What I deem as the harbinger of the New Lazarus culture (based on John 11-12) begins with seeing Christ’s tears in front of us, and recognizing that Jesus’s tears are still with us in our dark times. Lazarus was a recipient of the powerful movement of grace, to be called back from the stenches of death into life again. We can have relaxed confidence, reclining at the table with Jesus, if we have been through trauma and experienced God’s tearful presence there. Those who have experienced Jesus’s tears in our trauma can be like Mary, bringing her most expensive wedding nard to anoint Jesus in her most extravagant and “wasteful” act of worship. Jesus commends her: “She has done a beautiful thing to me, and whenever the gospel will be preached, what she has done will also be told.” (Mark 14) The question I ask the church to consider is … are we doing that? Whenever the gospel is preached, do we detect the aroma of Mary, her extravagant act of beauty and sacrifice in some way?
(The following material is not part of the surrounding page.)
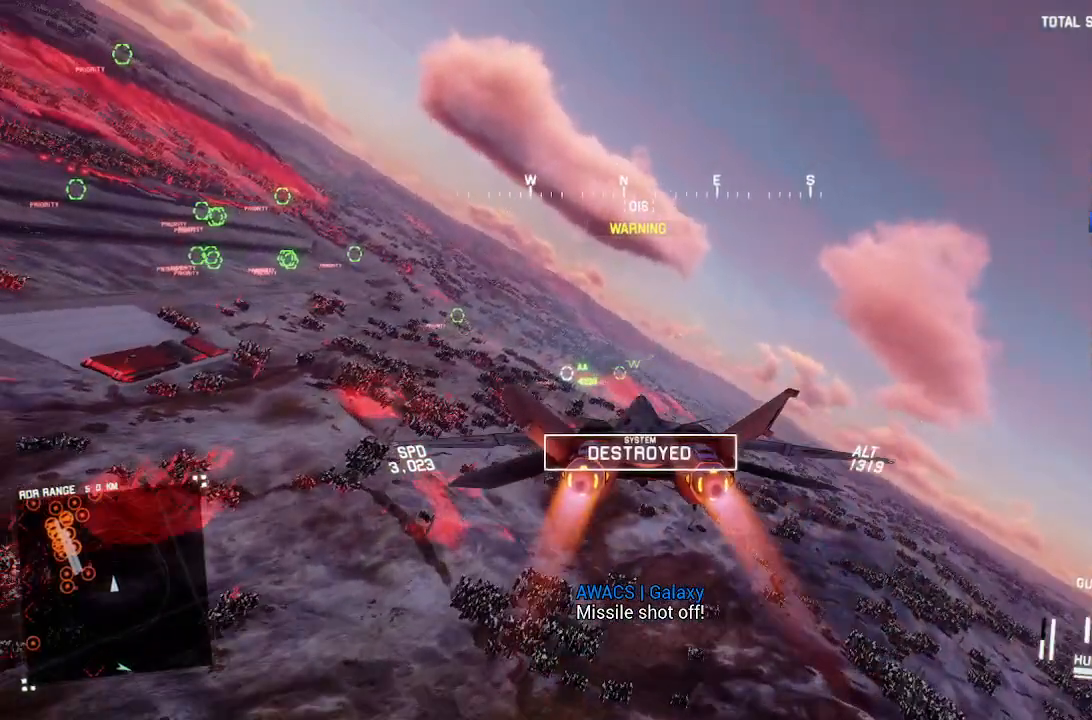
{"buttons": ["R2"], "left_stick": "center", "right_stick": "center", "events": []}
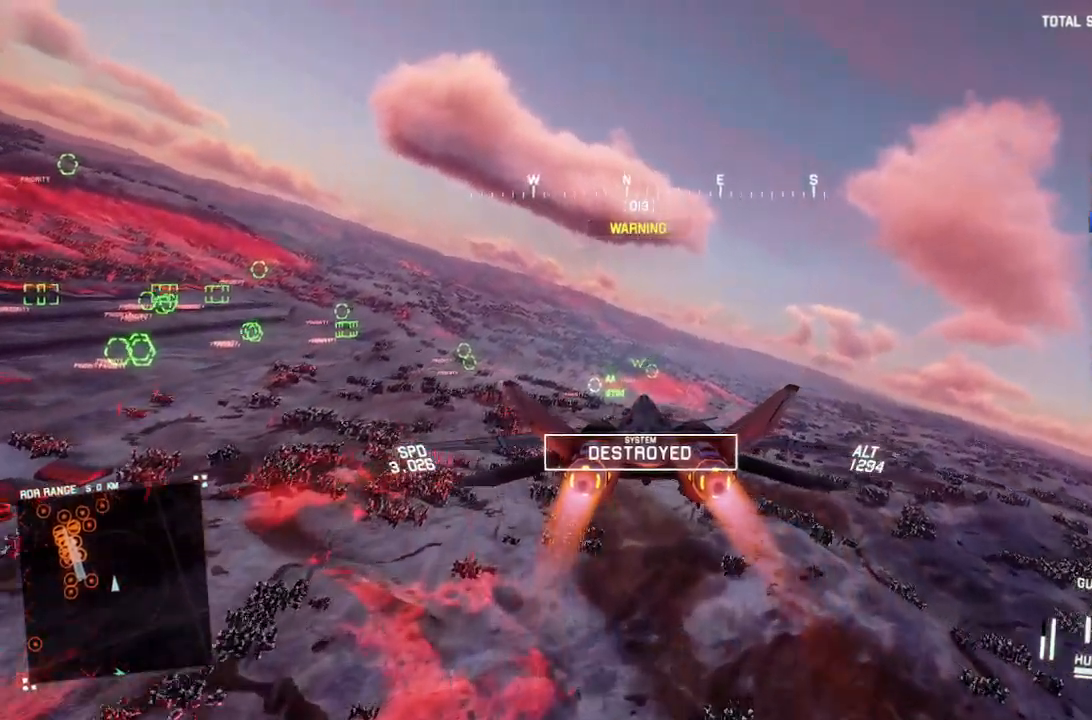
{"buttons": ["R1", "R2"], "left_stick": "up-right", "right_stick": "center", "events": [[83, "L1", "down"], [217, "left_stick", "down-left"], [283, "L1", "up"], [317, "left_stick", "center"], [367, "left_stick", "up-right"], [433, "R1", "down"]]}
As I note in my book, John 11 and 12 present a family in Bethany of Mary, Martha, and Lazarus representing three aspects of culture: 1) Mary representing the intuitive, creative response to Christ, 2) Martha representing the activist, rational/analytical response to Christ, and 3) Lazarus representing the recipient of Christ’s power and grace in his repose and relaxed confidence. This triad can contribute to what I call Lazarus Culture, the merging of the intuitive, rational, and relational. Integrated education must take in the somatic knowledge (as in Mary’s nard) as well as informational, analytical knowledge (as in Martha’s activism and analysis), and the relational aspects of learning in community. Liberal Arts education prepares the students not just toward practical worldly gains but toward a generative life that pours gold, like Kintsugi (see Chapter 4 regarding Kintsugi in Art+Faith: A Theology of Making), into the fissures of the world. The arts prepare a student for collaborative, improvisational, empathetic creativity, and prepare all of us for the Cosmic Wedding to come.

Biography of Author

Makoto Fujimura is a leading contemporary artist, an arts advocate, writer, and speaker who is recognized worldwide as a cultural influencer. He authors several books, including "Art+Faith: A Theology of Making" (Yale Press), “Refractions” (NavPress) and “Culture Care” (IVPress) which reflects many of his thesis on arts advocacy.

Makoto Fujimura Photo
Makoto Fujimura Photo

Footnotes

  1. Even though Culture Care came out officially as an InterVarsity Press book in 2016, it was published through the International Arts Movement (IAM) first, as a leadership manual for IAM.
  2. A leader in work and faith movement told me that Art+Faith: A Theology of Making is a transformative book as he was able to see “work” as “Making,” and this removes the “curse of the Fall” connotation of labor and work.